Regardless, the fuel was adopted. The German engineers Gottlieb Daimler and Wilhelm Maybach developed the gasoline carburetor engine. Rudolf Diesel became famous seven years later for developing an engine of his own design, known as the Diesel engine. The age of oil-fuelled engines was dawning. Because the engine is the heart of any vehicle, it became necessary to protect it as well. Armour was needed to protect the engine from incoming fire.


Engineering successes in the 19th century facilitated advancements in metallurgical engineering. Armoured plating was invented, which was initially intended for use on naval vessels fleet and fortifications. In 1856, the Russian mechanic Vasily Pyatov invented the first rolling mills designed specifically for armour plates. One year later, a Belgian army officer and military engineer named Henri Alexis Brialmont suggested equipping the fortress at Antwerp with armoured turret emplacements. Later on, fortresses in many countries also equipped such turrets.

Local wars of the late 19th century showed militaries around the world that defences had to constantly be improved. Otherwise, a well-armed attacker would easily breach it. Armour plates of concrete became very popular. From 1885 through 1887, the German engineers Hermann Gruson and Maximillian Schumann developed the 5.3 cm L/24 Fahrpanzer mobile artillery piece. Soldiers felt rather critical about the vehicle, since their opinion was that “a mobile artillery piece is not an emplacement." This artillery piece may seem to be a predecessor to the tank, but this is not entirely correct because it was not a self-propelled vehicle.

The three abovementioned inventions would never have become a complete tank if not for the achievements of military engineers.


High quality steel became a very popular material two centuries ago, which opened up new horizons for engineers. Rifled barrels, recoil systems, and breech loading were invented. Each of these inventions brought significant improvements to guns of all calibres. The first Maxim machineguns became known all over the Old World in 1893, having been used in the Emin Pasha Relief Expedition and the First Matabele War.

Initially, the more conservative European military leaders did not like the new gun. Its main flaws, they said, were high ammunition consumption and vulnerability to artillery fire. However, its high and sustainable rate of fire (600 rounds per minute) was a significant reason for adopting the gun. All leading countries embarked on purchasing and manufacturing the Maxim machineguns to bolster their nations' fighting capabilities.

The first armoured vehicles were equipped with machineguns and even high-calibre guns. These vehicles were not well-received initially. Even if someone had invented a tank at the turn of the 20th century, the project would not have been successful. They simply did not see the purpose of a self-propelled armoured vehicle with weapons.

The four abovementioned inventions required a particular reason for employing a vehicle that incorporated all of the above inventions. Unfortunately, it did not take very long for this reason to show itself.

The Fifth Element

Before tanks were put into service, trench warfare was a common form of warfare.
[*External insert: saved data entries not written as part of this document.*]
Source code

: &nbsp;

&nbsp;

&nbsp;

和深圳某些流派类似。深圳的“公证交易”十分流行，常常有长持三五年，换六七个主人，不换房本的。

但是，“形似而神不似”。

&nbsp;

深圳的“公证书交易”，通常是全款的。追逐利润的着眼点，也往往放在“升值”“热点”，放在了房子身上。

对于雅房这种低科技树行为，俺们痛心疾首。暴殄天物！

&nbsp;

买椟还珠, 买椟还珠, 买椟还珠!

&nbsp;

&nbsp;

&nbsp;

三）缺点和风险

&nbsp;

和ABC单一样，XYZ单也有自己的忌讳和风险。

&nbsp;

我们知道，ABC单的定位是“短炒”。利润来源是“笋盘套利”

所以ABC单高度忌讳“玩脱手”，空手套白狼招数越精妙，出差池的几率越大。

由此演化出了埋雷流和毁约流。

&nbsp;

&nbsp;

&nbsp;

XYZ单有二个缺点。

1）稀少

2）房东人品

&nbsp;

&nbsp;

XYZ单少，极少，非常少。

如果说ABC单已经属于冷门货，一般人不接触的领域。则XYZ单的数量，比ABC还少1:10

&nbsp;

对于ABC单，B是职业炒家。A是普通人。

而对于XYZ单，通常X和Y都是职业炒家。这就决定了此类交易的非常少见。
In this form of warfare, a single machinegun was able to prevent an entire regiment from advancing. “Battalion after battalion attacked, only to prove a little more thorouhlgy that a frontal assault against wire and machineguns produces nothing but casualties- and a few medals for bravery among the survivors," said The Infantry Journal, Incorporated (1939). In 1916, ten British Vickers machineguns fired about one million rounds during a single battle, demonstrating the power of the machinegun.
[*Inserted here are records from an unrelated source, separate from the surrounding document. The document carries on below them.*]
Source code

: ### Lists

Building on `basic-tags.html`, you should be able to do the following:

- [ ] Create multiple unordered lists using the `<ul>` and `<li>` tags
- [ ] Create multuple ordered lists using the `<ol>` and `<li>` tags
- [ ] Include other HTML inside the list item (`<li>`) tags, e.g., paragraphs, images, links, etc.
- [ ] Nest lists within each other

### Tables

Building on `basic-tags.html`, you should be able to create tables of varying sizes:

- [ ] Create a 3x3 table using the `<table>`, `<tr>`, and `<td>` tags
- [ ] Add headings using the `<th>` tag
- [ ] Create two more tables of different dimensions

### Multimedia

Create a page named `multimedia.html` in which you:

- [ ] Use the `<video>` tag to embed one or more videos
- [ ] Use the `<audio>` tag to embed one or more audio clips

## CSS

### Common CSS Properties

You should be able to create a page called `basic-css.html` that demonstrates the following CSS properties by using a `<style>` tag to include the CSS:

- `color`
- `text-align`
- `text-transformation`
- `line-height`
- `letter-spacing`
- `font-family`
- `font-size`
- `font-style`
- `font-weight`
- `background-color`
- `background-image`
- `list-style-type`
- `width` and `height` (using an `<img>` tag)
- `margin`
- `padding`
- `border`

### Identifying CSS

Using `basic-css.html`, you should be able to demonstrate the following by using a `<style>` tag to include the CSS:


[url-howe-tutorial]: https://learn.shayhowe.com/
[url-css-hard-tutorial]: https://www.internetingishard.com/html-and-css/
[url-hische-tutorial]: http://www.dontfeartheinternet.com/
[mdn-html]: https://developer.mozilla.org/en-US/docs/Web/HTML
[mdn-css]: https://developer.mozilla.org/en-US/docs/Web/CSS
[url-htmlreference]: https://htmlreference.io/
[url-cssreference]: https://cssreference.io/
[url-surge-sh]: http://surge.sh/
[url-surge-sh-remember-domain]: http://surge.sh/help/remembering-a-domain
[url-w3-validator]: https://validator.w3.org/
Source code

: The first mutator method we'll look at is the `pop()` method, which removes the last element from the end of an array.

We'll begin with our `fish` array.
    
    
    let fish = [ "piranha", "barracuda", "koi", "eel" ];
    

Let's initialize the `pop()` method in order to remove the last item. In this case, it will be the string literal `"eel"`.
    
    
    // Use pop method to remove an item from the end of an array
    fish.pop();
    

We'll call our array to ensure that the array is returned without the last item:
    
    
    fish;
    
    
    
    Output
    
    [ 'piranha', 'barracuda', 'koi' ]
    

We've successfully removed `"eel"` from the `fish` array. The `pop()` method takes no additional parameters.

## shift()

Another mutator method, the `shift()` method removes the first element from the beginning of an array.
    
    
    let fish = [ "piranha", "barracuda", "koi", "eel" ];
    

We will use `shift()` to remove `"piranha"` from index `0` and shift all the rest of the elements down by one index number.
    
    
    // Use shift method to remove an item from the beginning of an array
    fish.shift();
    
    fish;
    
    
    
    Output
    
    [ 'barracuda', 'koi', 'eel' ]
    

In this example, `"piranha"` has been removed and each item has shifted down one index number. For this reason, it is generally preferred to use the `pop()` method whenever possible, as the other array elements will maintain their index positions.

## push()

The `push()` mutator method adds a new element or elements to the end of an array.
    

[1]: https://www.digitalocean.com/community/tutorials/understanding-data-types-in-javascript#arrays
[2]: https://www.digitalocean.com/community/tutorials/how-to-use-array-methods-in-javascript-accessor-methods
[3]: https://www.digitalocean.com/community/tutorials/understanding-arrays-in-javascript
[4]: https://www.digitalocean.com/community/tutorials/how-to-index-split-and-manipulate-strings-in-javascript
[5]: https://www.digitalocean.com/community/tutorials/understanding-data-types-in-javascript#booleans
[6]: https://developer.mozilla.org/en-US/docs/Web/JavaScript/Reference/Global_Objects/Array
The narrow neutral zone between the opposing parties - no man's land - was a terrible mess! Overturned earth and overlapping shell craters (flooded and non-flooded) were everywhere. It resembled the surface of the moon. An infantryman could hardly cross it! 

They needed a weapon that could cross no man's land on their own, spearheading the attack and protecting infantry all the way to the enemy trench. Thereafter, the infantry could fight their way through enemy defences and seize territory from the enemy. The weapon that broke the quagmire of trench warfare was the tank.

Remember, Tank Commanders: history is always relevant!